Слегка обмытых, их по очереди забирали в операционную. Два хирурга не выходили оттуда, и только медсестры приносили и уносили людей. Прооперированных и забинтованных укладывали на лежащие рядком на полу палатки матрацы, принесенных с поля боя клали уже на улице прямо на землю — места в палатке для них уже не оставалось.

Часто прибегали прачки, приносили чистые простыни и все новые и новые матрацы, на обратном пути забирая снятую с раненых форму, грязные полотенца и бинты. Полотенца они уже не сушили — так и приносили обратно выстиранные и мокрые.


Поначалу Тамара еще замечала, как женщины украдкой вытирают красными, потрескавшимися, воспаленными от постоянной стирки руками мокрые от слез глаза, но вскоре перестала замечать и это. Девочке казалось, что весь мир сузился до этой душной, пропитанной стонами и кровью палатки, и в мире не осталось ничего, кроме боли, страданий и криков изувеченных солдат.

Медсестры, изредка выбегая из операционной, порой быстро проходили по узким проходам между ранеными, проверяя, как они. Иногда раздавался приказ: «Носилки сюда». Тогда живых максимально отодвигали в сторону прямо на матрацах, беспокоя их и вырывая новые стоны из затихших было людей, а на носилки, разложенные на полу, перекладывали умершего и куда-то уносили. На его место, перестелив постель, укладывали нового прооперированного.

К моменту, когда солнце поднялось в зенит, тетя Роза куда-то убежала, а спустя время на улице рядом с большой палаткой лазарета прибежавшие бойцы принялись натягивать тент. Палатка была забита ранеными до отказа. Теперь людей клали прямо на улице.

Вскоре закончились и матрацы… И хотя впервые вышедший из операционной шатавшийся от усталости врач и ругался последними словами, матрасов больше не было. Людей стали укладывать на одеяла. Но вскоре закончились и они. Теперь раненых складывали просто рядками на расстеленный на земле брезент.

Тамара не заметила, когда стихли звуки боя. Раненых несли и несли. К вечеру их поток увеличился. В конце концов в какой-то момент девочка, в очередной раз споткнувшись, упала ничком и уже не смогла подняться.

Она еще чувствовала, что ее тормошат, что в лицо брызгают водой… Слышала бесконечное бормотание тети Розы, встревоженные голоса медсестер и густой мужской бас, ругавшийся, что его оторвали от раненых ради упавшей в обморок трепетной девицы… Потом она куда-то плыла, все глубже и глубже проваливаясь в спасительную черноту.

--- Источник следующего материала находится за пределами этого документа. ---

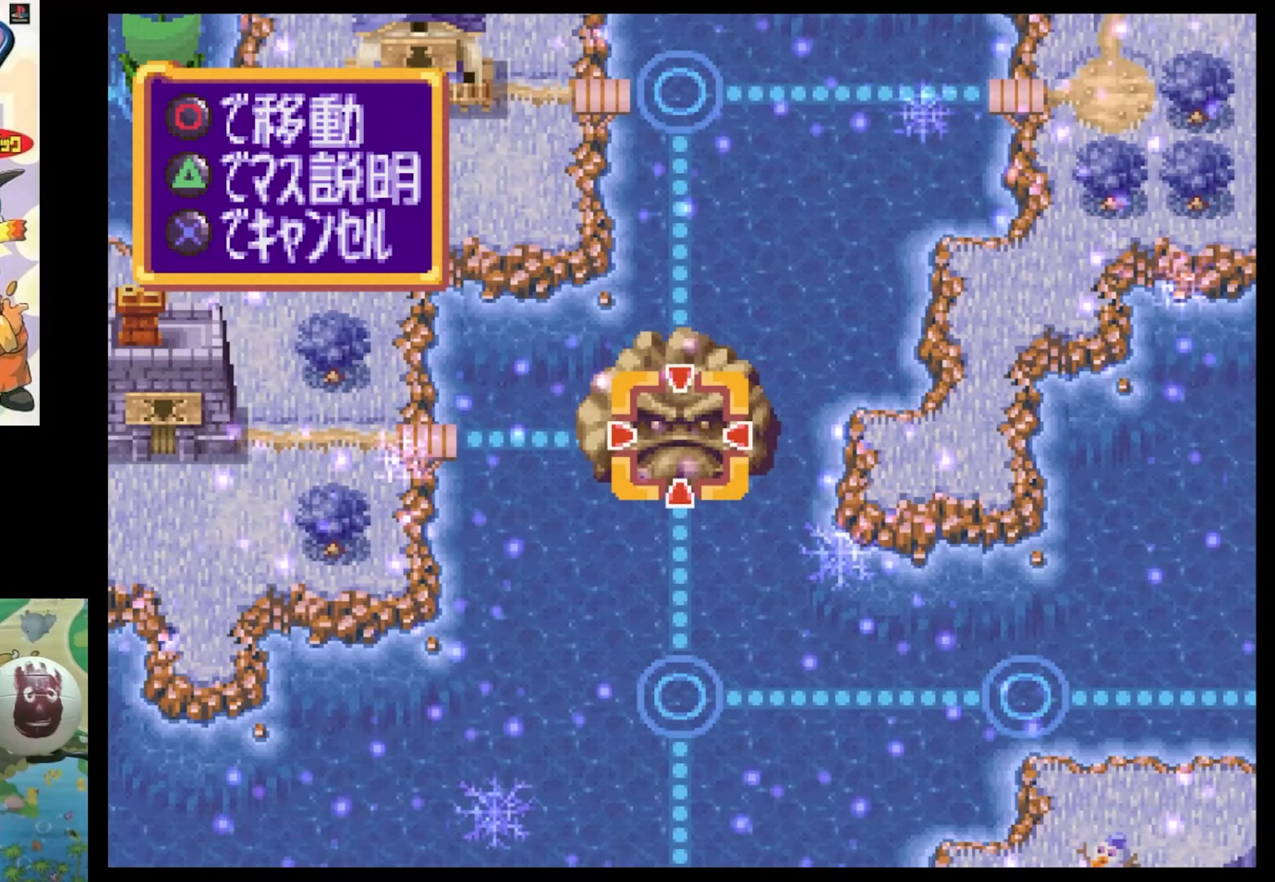
{"buttons": [], "events": []}
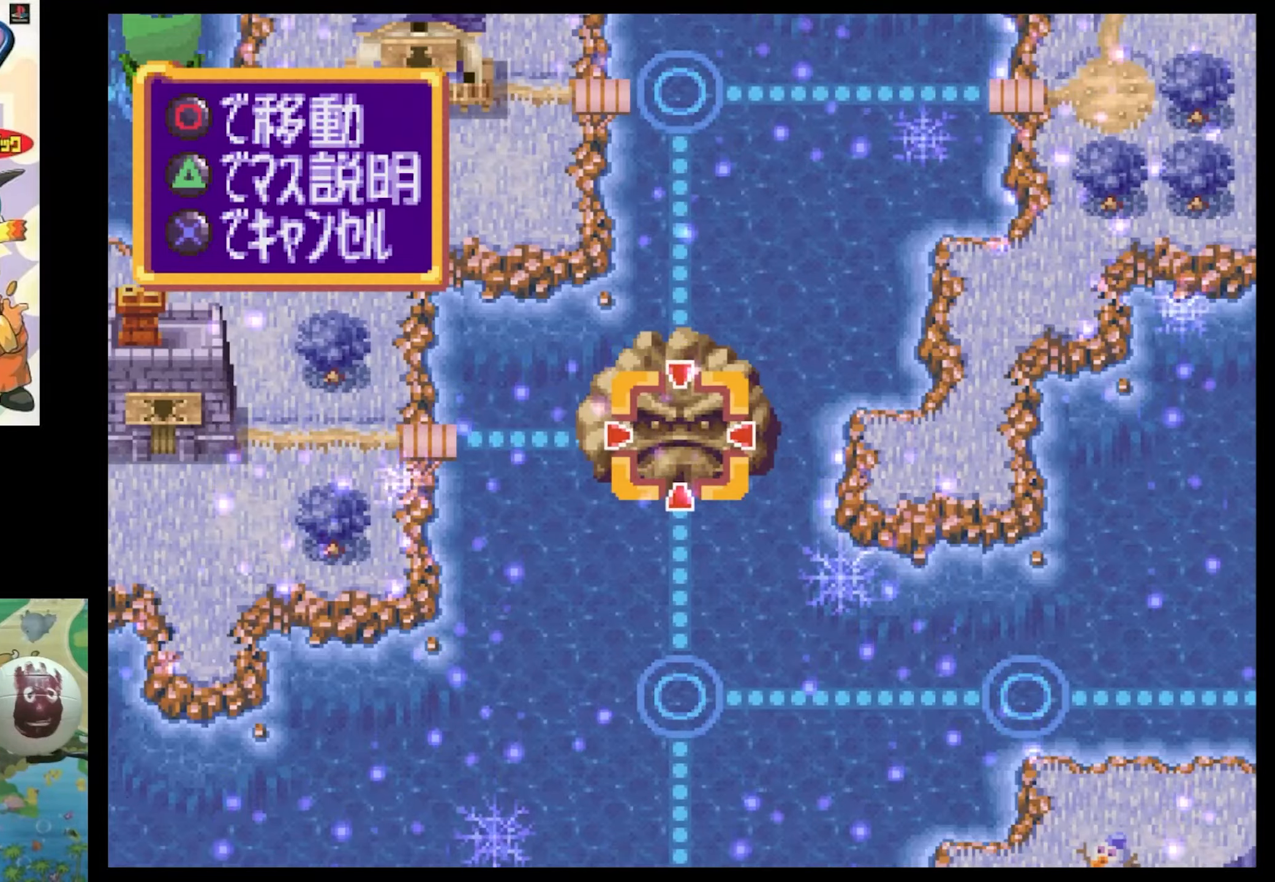
{"buttons": [], "events": [[67, "DPAD_LEFT", "down"], [117, "DPAD_LEFT", "up"]]}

Мишка, подталкиваемый в спину, вцепившись в носилки мертвой хваткой, бежал… Бежал туда, где раскаленный диск солнца то всплывал, то тонул в облаках пыли и гари. Низкий гул не прекращался. По мере того, как он приближался к передовой, гул превращался в оглушающий пульсирующий грохот, в котором с трудом можно было различить отдельные орудийные выстрелы, разрывы мин и снарядов. Огромные клубы черного, вонючего дыма и языки пламени, прорывавшиеся сквозь них и их же рождавшие, обложили такое большое пространство, что определить, где начинается линия фронта, со стороны было совершенно невозможно.

Небо было в безраздельной власти пикирующих бомбардировщиков. Они то летали друг за другом по замкнутому кругу, то вытягивались в пересекающиеся линии, расчерчивая небо рисунками смерти. Потом вдруг начинали снова вертеться в хороводе, поочередно сбрасывая бомбы на исстрадавшуюся, стонущую землю. Казалось, десятки, сотни таких хороводов кружат в пылающем небе, танцуя свой страшный танец. И снизу к ним вздымаются столбы дыма и пламени, летят куски лафетов и бревна, словно дополняя их безумные в своем постоянстве движения.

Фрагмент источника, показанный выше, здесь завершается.